L’enfance sacrifiée - De la maltraitance des enfants et du peu d’efforts pour la combattre

Pierre LASSUS, Albin Michel, 1997, 215 p.

L’ouvrage de Pierre Lassus peut au choix provoquer une réaction d’effroi ou d’irritation. L’effroi prend au ventre le lecteur étranger au secteur socio-éducatif devant tant de maladresses et de complicité de la part de professionnels chargés initialement de la défense des mineurs et qui semblent tout au contraire accroître leurs souffrances. L’irritation saisit le travailleur social qui lit avec quelques sautes d’humeur un livre qui pour dénoncer justement, pense-t-il, quelques excès n’en couvre pas moins d’opprobre la patience, le dévouement et l’énergie dépensés par des intervenants qui ont du mal à se retrouver dans ces portraits un peu trop tracés au cordeau. Mais il est bien plus facile de voir dénoncés les scandales des autres corporations que celles du milieu auquel on appartient ! Alors, foin de toute réaction frileuse, acceptons donc de balayer devant notre porte : la difficulté de notre tâche, la lourdeur de nos prise-en-charge ne doivent pas servir de justification à nos faiblesses et nos erreurs, mais au contraire doivent être la raison d’être d’un savoir-faire exigeant et d’une technicité pointue.

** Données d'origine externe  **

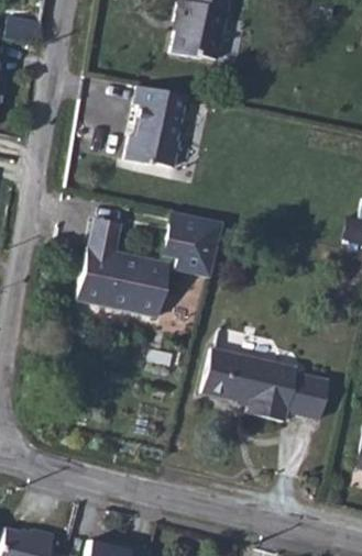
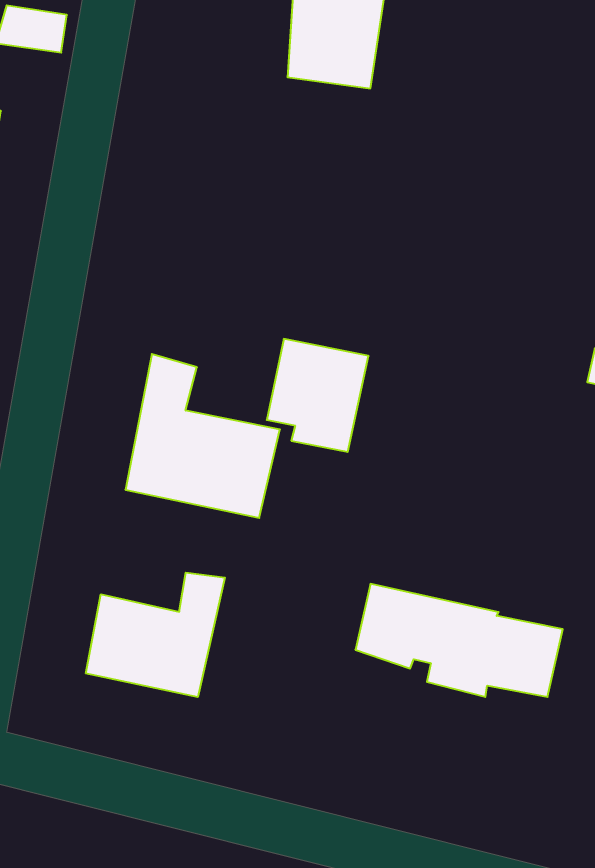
building: [128,89,186,169] -> none
building: none -> [86,573,225,697]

On ne peut plus accepter que des services de santé scolaire tolèrent les fesses noircies par des coups de bâtons d’enfants de culture étrangère au prétexte que refuser les méthodes éducatives traditionnelles de ces pays relèverait d’un ethno-centrisme proche du racisme.

On ne peut plus accepter que des thérapeutes inspirés par la psychanalyse accueillent les révélations d’abus sexuels d’enfants en analyse avec la plus grande placidité et neutralité en attribuant à cette déclaration une réalité fantasmatique, y voyant l’expression naturelle de pulsion constitutive du psychisme humain (le fameux complexe d’Oedipe).

On ne peut plus accepter que des juges des enfants, au nom du maintien des liens de l’enfant maltraité d’avec ses parents, perpétuent contre le désir du mineur et l’avis du service qui le suit des droits de visite déstructurants quand ils ne sont pas carrément destructeurs pour le psychisme du jeune.

On ne peut plus accepter qu’une assistante sociale refuse de signaler un abus sexuel ou une maltraitance dont elle a connaissance au sein d’une famille au nom du secret professionnel.

On ne peut plus accepter qu’un intervenant renonce à nommer la complicité d’une mère quand celle-ci n’a pas joué son rôle protecteur auprès de sa fille abusée par son père alors même qu’elle en connaissait les détails.

Pierre Lassus n’épargne personne. Il rappelle le principe essentiel qui doit présider au travail des professionnels en contact avec l’enfance en souffrance : “ l’intérêt de l’enfant doit primer sur toute autre considération et doit passer avant celui des adultes, y compris celui des parents ” (p.95) Et pourtant, c’est loin d’être systématiquement le cas, affirme-t-il. Il attribue cette situation au manque de formation des professionnels chargés de prendre en charge cette enfance maltraitée : “ s’il est un lieu d’intervention d’où le bricolage devrait être banni, c’est bien le parcours d’approche extrêmement fragile des enfants blessés ” (p.155). Agir dans de telles situations implique avoir dépassé ses propres difficultés intimes et ses souffrances enfouies que vient réactiver l’enfant victime et ce afin que son travail ne soit ni entaché d’une incapacité à voir ce qui crève les yeux ni une façon gratifiante gratuite et discrète de soigner ses propres troubles et malaises.

L’auteur, en jetant un pavé dans la marre, ne peut que faire réagir le milieu. Il faut souhaiter que ce ne soit pas d’une manière corporatiste. Ses généralisations parfois un peu hâtives peuvent le faire craindre. Pourtant ils pose de vraies questions produit d’une expérience de terrain comme le démontrent ses nombreuses vignettes cliniques pleines de sensibilité et d’humanité. Son coup de colère, il le formule en terme de choix de société prévenant que “ la reconnaissance que la lutte contre la maltraitance des enfants représente un enjeu vital pour le monde de demain ” (p.177) ”. Et de prédire : “ il ne fait pas de doute qu’aussi longtemps que sera toléré le sacrifice des enfants, on reproduira un monde mortifère, profondément haineux envers la vie et le bonheur ” (p.212).